No, the tough part was to make Erica and Miss Enola as credibly and convincingly female as the original Nero and Archie were so steadfastly male. I’m the the kind of guy who likes smoking cigars, watching football games clutching a cold beer, and occasionally playing dealer’s choice low-stakes poker with my friends, so writing male characters is easy for me. Female characters are hard. One of the characters in Inner Fire expresses my conundrum. “The biggest difference between men and women,” he says, “is that women think they understand men. Men know they don’t understand women.” So you can see that given my limitations, I had set myself a daunting challenge.
black orchid
I began by assuming a new identity. The byline on the story is “Jolie McLarren Swann”. That is ostensibly the name of a woman. As you have probably observed, I am not a woman. But if you look carefully at the name, you may discover that if you rearrange the letters, one of the possible results is “James Lincoln Warren”. By an amazing coincidence, that happens to be my name.

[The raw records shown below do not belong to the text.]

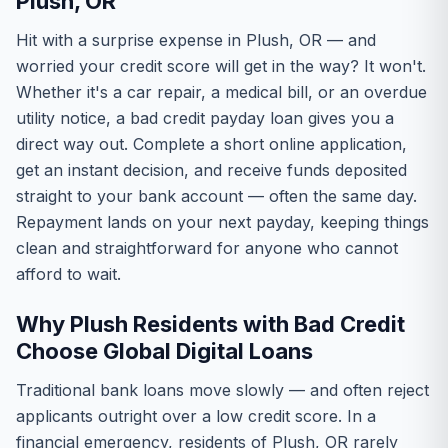
Plush, OR
Hit with a surprise expense in Plush, OR — and
worried your credit score will get in the way? It won't.
Whether it's a car repair, a medical bill, or an overdue
utility notice, a bad credit payday loan gives you a
direct way out. Complete a short online application,
get an instant decision, and receive funds deposited
straight to your bank account — often the same day.
Repayment lands on your next payday, keeping things
clean and straightforward for anyone who cannot
afford to wait.
Why Plush Residents with Bad Credit
Choose Global Digital Loans
Traditional bank loans move slowly — and often reject
applicants outright over a low credit score. In a
financial emergency, residents of Plush, OR rarely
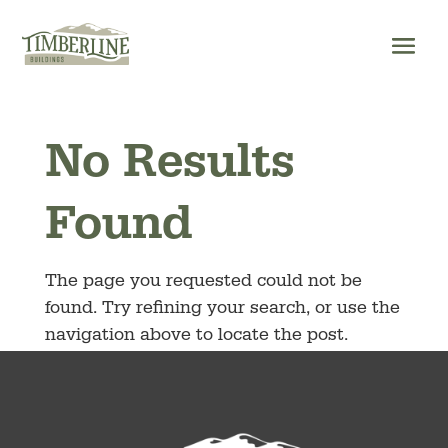
Skip
to
content
No Results
Found
The page you requested could not be
found. Try refining your search, or use the
navigation above to locate the post.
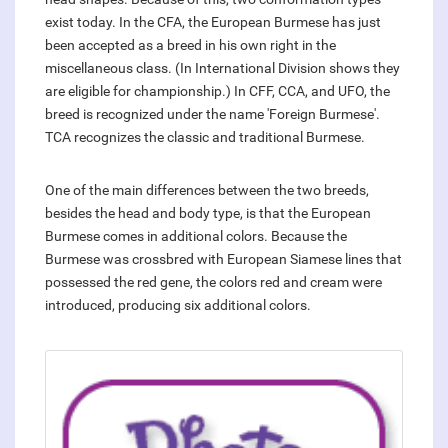
exist today. In the CFA, the European Burmese has just
been accepted as a breed in his own right in the
miscellaneous class. (In International Division shows they
are eligible for championship.) In CFF, CCA, and UFO, the
breed is recognized under the name 'Foreign Burmese'.
TCA recognizes the classic and traditional Burmese.
One of the main differences between the two breeds,
besides the head and body type, is that the European
Burmese comes in additional colors. Because the
Burmese was crossbred with European Siamese lines that
possessed the red gene, the colors red and cream were
introduced, producing six additional colors.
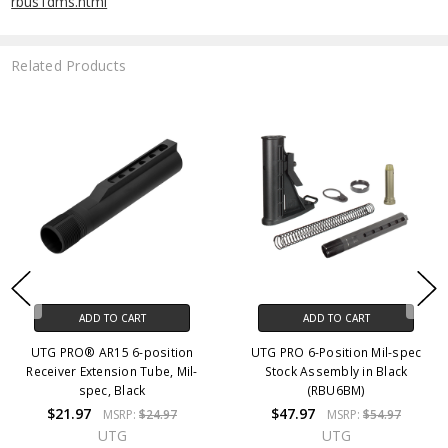
rbus1dms.html
Related Products
ADD TO CART
ADD TO CART
UTG PRO® AR15 6-position
UTG PRO 6-Position Mil-spec
Receiver Extension Tube, Mil-
Stock Assembly in Black
spec, Black
(RBU6BM)
$21.97
$47.97
MSRP:
$24.97
MSRP:
$54.97
UTG
UTG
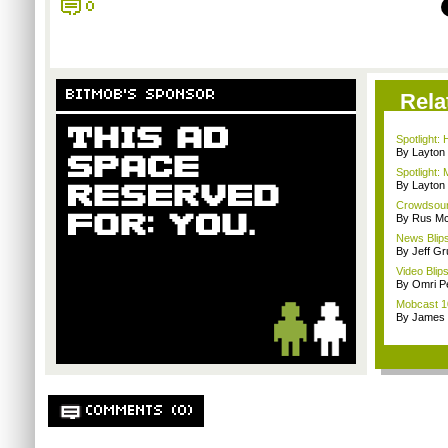
0
BITMOB'S SPONSOR
Rela
Spotlight:
By Layto
Spotlight:
By Layto
Crowdsour
By Rus Mc
News Blips
By Jeff G
Video Blip
By Omri Pe
Mobcast 10
By James
COMMENTS (0)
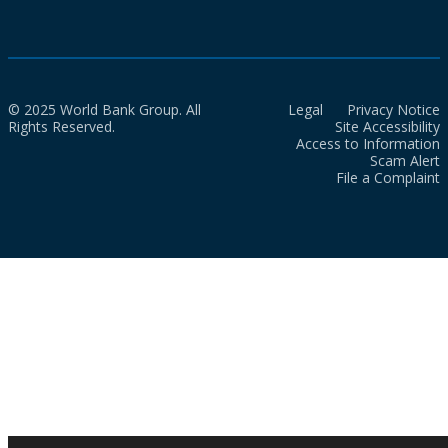
© 2025 World Bank Group. All
Legal
Privacy Notice
Rights Reserved.
Site Accessibility
Access to Information
Scam Alert
File a Complaint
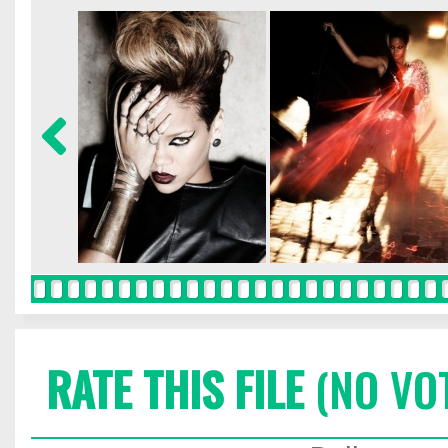
RATE THIS FILE
(NO VO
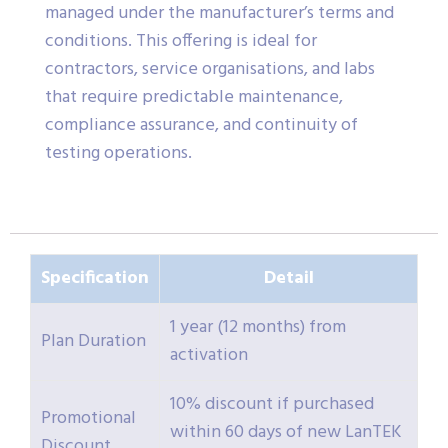
managed under the manufacturer’s terms and
conditions. This offering is ideal for
contractors, service organisations, and labs
that require predictable maintenance,
compliance assurance, and continuity of
testing operations.
Specification
Detail
1 year (12 months) from
Plan Duration
activation
10% discount if purchased
Promotional
within 60 days of new LanTEK
Discount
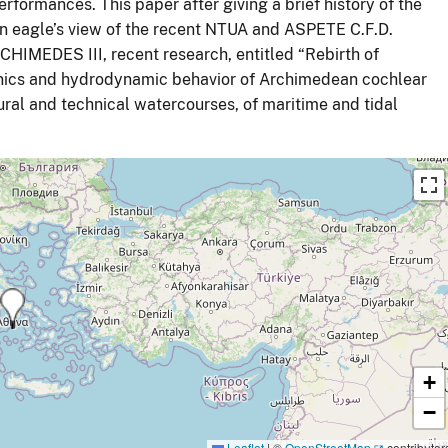
rformances. This paper after giving a brief history of the
 eagle’s view of the recent NTUA and ASPETE C.F.D.
CHIMEDES III, recent research, entitled “Rebirth of
anics and hydrodynamic behavior of Archimedean cochlear
ural and technical watercourses, of maritime and tidal
+
−
Leaflet
|
©
OpenStreetMap
contributor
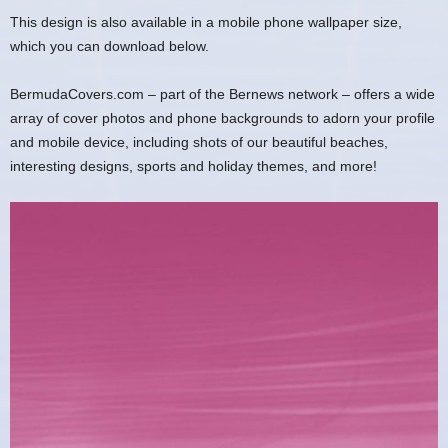
This design is also available in a mobile phone wallpaper size,
which you can download below.
BermudaCovers.com – part of the Bernews network – offers a wide
array of cover photos and phone backgrounds to adorn your profile
and mobile device, including shots of our beautiful beaches,
interesting designs, sports and holiday themes, and more!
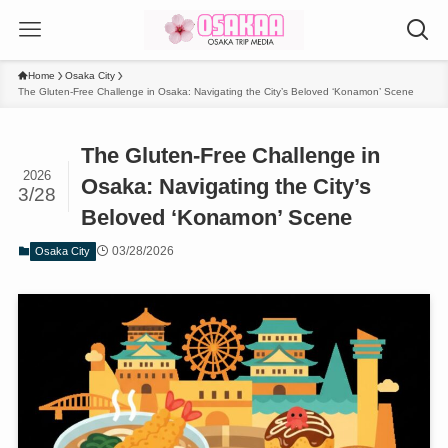
Home
Osaka City
The Gluten-Free Challenge in Osaka: Navigating the City’s Beloved ‘Konamon’ Scene
The Gluten-Free Challenge in
2026
Osaka: Navigating the City’s
3/28
Beloved ‘Konamon’ Scene
03/28/2026
Osaka City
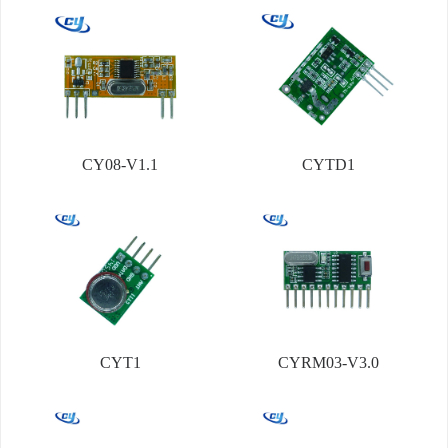
CY08-V1.1
CYTD1
CYT1
CYRM03-V3.0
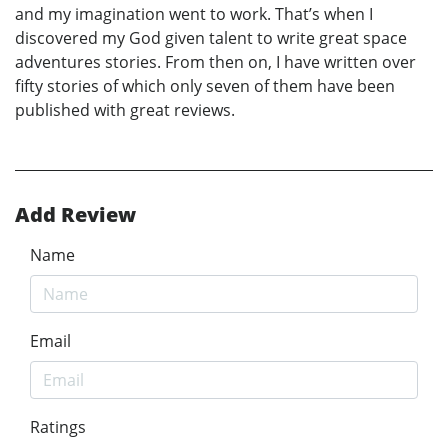
and my imagination went to work. That’s when I
discovered my God given talent to write great space
adventures stories. From then on, I have written over
fifty stories of which only seven of them have been
published with great reviews.
Add Review
Name
Email
Ratings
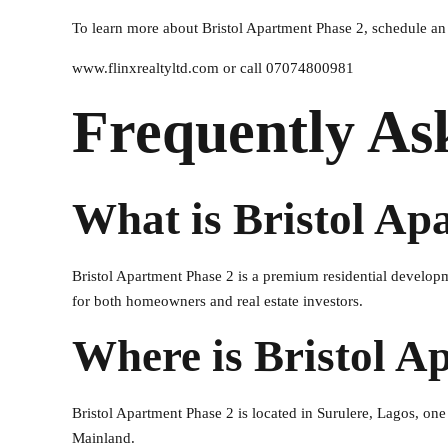
To learn more about Bristol Apartment Phase 2, schedule an i
www.flinxrealtyltd.com or call 07074800981
Frequently As
What is Bristol Ap
Bristol Apartment Phase 2 is a premium residential develop
for both homeowners and real estate investors.
Where is Bristol A
Bristol Apartment Phase 2 is located in Surulere, Lagos, one
Mainland.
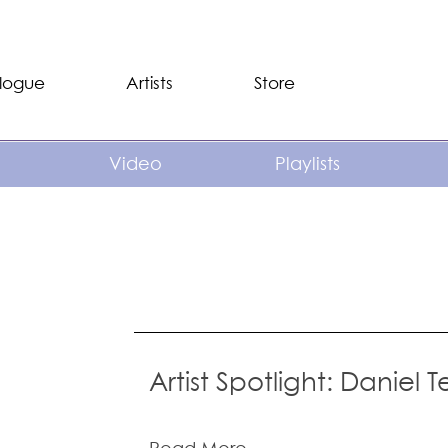
logue
Artists
Store
Video
Playlists
Artist Spotlight: Daniel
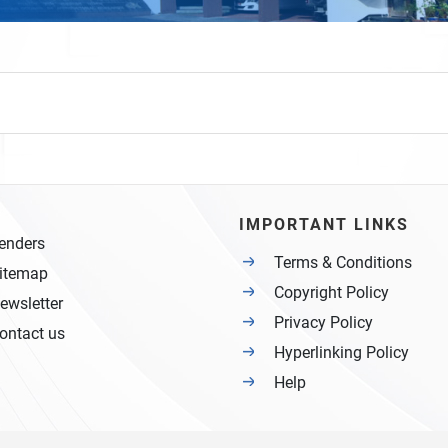
IMPORTANT LINKS
enders
Terms & Conditions
itemap
Copyright Policy
ewsletter
Privacy Policy
ontact us
Hyperlinking Policy
Help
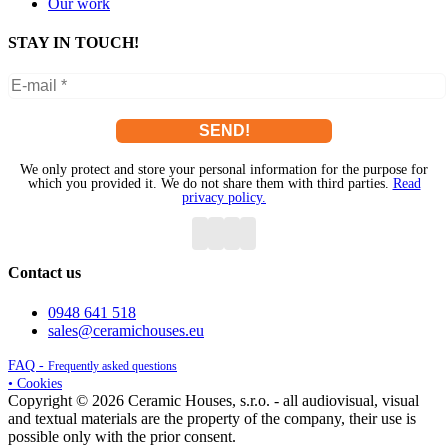
Our work
STAY IN TOUCH!
We only protect and store your personal information for the purpose for
which you provided it. We do not share them with third parties.
Read
privacy policy.
Contact us
0948 641 518
sales@ceramichouses.eu
FAQ -
Frequently asked questions
• Cookies
Copyright © 2026 Ceramic Houses, s.r.o. - all audiovisual, visual
and textual materials are the property of the company, their use is
possible only with the prior consent.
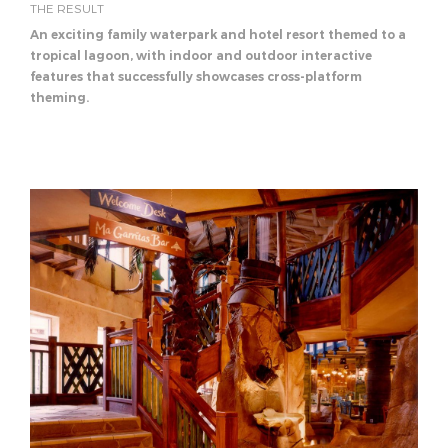
THE RESULT
An exciting family waterpark and hotel resort themed to a
tropical lagoon, with indoor and outdoor interactive
features that successfully showcases cross-platform
theming.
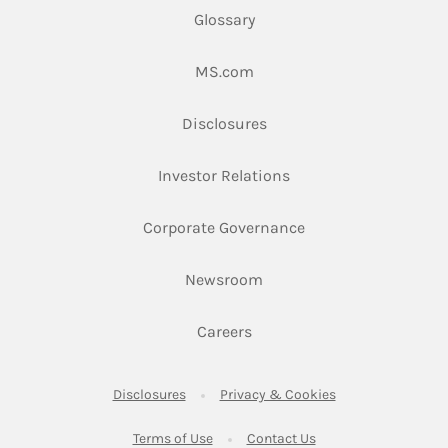
Glossary
Link Opens in New Tab
MS.com
Link Opens in New Tab
Disclosures
Link Opens in New Ta
Investor Relations
Link Opens in New 
Corporate Governance
Link Opens in New Tab
Newsroom
Link Opens in New Tab
Careers
Link Opens in New Tab
Link Opens in New
Disclosures
Privacy & Cookies
Link Opens in New Tab
Link Opens in New Ta
Terms of Use
Contact Us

Inner Fire’s narrator is a callow and attractive young detective named Erica H. Wooding. By the same amazing coincidence as the byline, that is an anagram of “Archie Goodwin”. The senior stateswoman in the story is named “Enola Fowler”. The letters in her name can be rearranged to read “Nero Wolfe L.A.”

I thought that the anagrams would please the puzzle-minded of the tale’s readers, as well as serving to pay direct, if mildly covert, tribute to Rex Stout.

Erica and Miss Enola are not carbon copies of their progenitors, though, and I worked hard to give them their own voices. I have to say that I am especially proud of Erica, since I am categorically not a 23-year-old woman myself, and personally have very little in common with 23-year-old women, but I think she comes across as who she is. I confess I’m in love with her, but I honestly can tell you that having standards of her own, she would never be in love with me.

I’m more in tune with Miss Enola, a woman of my own age who shares many of my more pronounced prejudices about the world. She’s not so lovable as Erica, but in many ways she’s more interesting. Nora McFarland, another of my readers, pointed out to me that her first name taken by itself is an anagram of “Alone”, and that this is a quality essential to her character.

But of course Miss Enola is not alone. She has Erica to keep her company, even if she spends most of her time in her own head. Mostly, though, she will never be alone as long as there are people who love to read detective stories. I hope that when Inner Fire is published in Alfred Hitchcock’s Mysterty Magazine this coming summer, you will all have the opportunity to read it. I wrote it for you, and I am deeply and humbly grateful for the honor you have done me in granting me this award. I tell you from the bottom of my heart that it is one of the brightest highlights of my career as an author of crime fiction.